### ТЕКСТ ДЛЯ ИЗУЧЕНИЯ:
++++++++++++++++++++

О жанре «Моцарта и Сальери» А. С. Пушкина
Автор: Сузи Валерий Николаевич
Журнал: Ученые записки Петрозаводского государственного университета @uchzap-petrsu
Рубрика: Филология
Статья в выпуске: 5 (118), 2011 года.
Бесплатный доступ
Автор, жанр, драма, драматургический конфликт, характер, поэтика
Короткий адрес: https://sciup.org/14749946
IDR: 14749946
Текст статьи О жанре «Моцарта и Сальери» А. С. Пушкина
Как известно, маленькие трагедии скорее издательское клише; сам автор чаще называл их опытами драматических изучений , драматическими опытами , отмечая экспериментальный их тип. С ключевой проблемой жанра, задающей тематический уровень, связан вопрос их сценичности или литературности. Думается, выводы по одной пьесе приложимы ко всему циклу.
Опыты в драме отражают не преследование жертвы Роком, а гибельность страстей. В теме вины скрыта сложность драматургического конфликта и жанровой синкрезии цикла.
Трагедия рождена языческим культом рода, драма – христианским культом личности (вырастая из вольной жертвы Христа). Жанр отражает объект культа: заданность извне или личную волю и ответственность. Трагедия выросла из языческого мифа, из мистерии-ритуала по отделении, трансформации их в культуру; драма – из христианского Предания.
В основе одного лежит Предопределение, в другом – Промысел. Герой трагедии не может быть творцом, но лишь герой-стоик, мужественно несущий свой жребий. И потому «Моцарт и Сальери» – пьеса о творцах и творчестве – может быть только драмой. Они творят не музыку, а в ней – свою земную и посмертную судьбу. Это напрямую связано с темой греха.

++++++++++++++++++++

### ВЫДЕРЖКИ ИЗ ДАННЫХ:
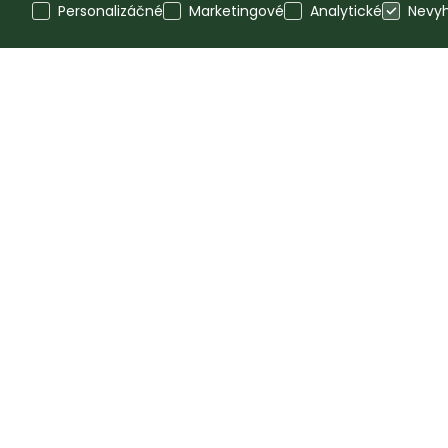
Personalizáčné
Marketingové
Analytické
Nevy
Error :/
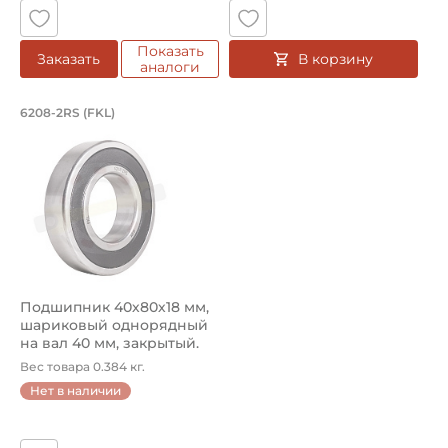
Показать
В корзину
Заказать
аналоги
Подшипник 40х80х18 мм, шариковый о
6208-2RS (FKL)
Подшипник шариковый однорядный 6208-2RS FKL, на вал 4
Подшипник 40х80х18 мм,
шариковый однорядный
на вал 40 мм, закрытый.
Арт...
Вес товара 0.384 кг.
Нет в наличии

++++++++++++++++++++

### ЗАДАНИЯ ДЛЯ ВЫПОЛНЕНИЯ:
1. Как, согласно статье о жанре «Моцарта и Сальери», сам автор чаще называл маленькие трагедии?
2. Продолжите статью о жанре «Моцарта и Сальери» после ее последнего предложения.

### ОТВЕТЫ ПО НОМЕРАМ:
1. Опытами драматических изучений и драматическими опытами.

2.
Библия разделяет грех личный и первородный; и поэт сознает экзистенциальный исток вины, родовой и своей. В древности вину пращура, рода искупал герой, несущий на себе его проклятие. Он – вечности заложник, у времени в плену . Герой христианской драмы лично ответствен за свои деяния. В героях Пушкина скрыта личная вина, чуждая безликой вине Рода.
Но если преступление Сальери очевидно, то в чем вина Моцарта? Гений не знает зависти, змеей грызущей друга. Его вина условна; в его неволе есть величие жреца, верного кумиру, солдата – присяге. Этот морально-психологический феномен получает историческое воплощение. Бог музыки живет в мире, где дар стал проклятием. Сальери разрушает дар, творя цивилизационный миф о ремесленнике, диктующем свое право Небу. Он – творец-узурпатор, потребитель. Автор отмечает смену эпох, парадигм, переход мира в состояние падшести и с высоты вечности выносит свой вердикт.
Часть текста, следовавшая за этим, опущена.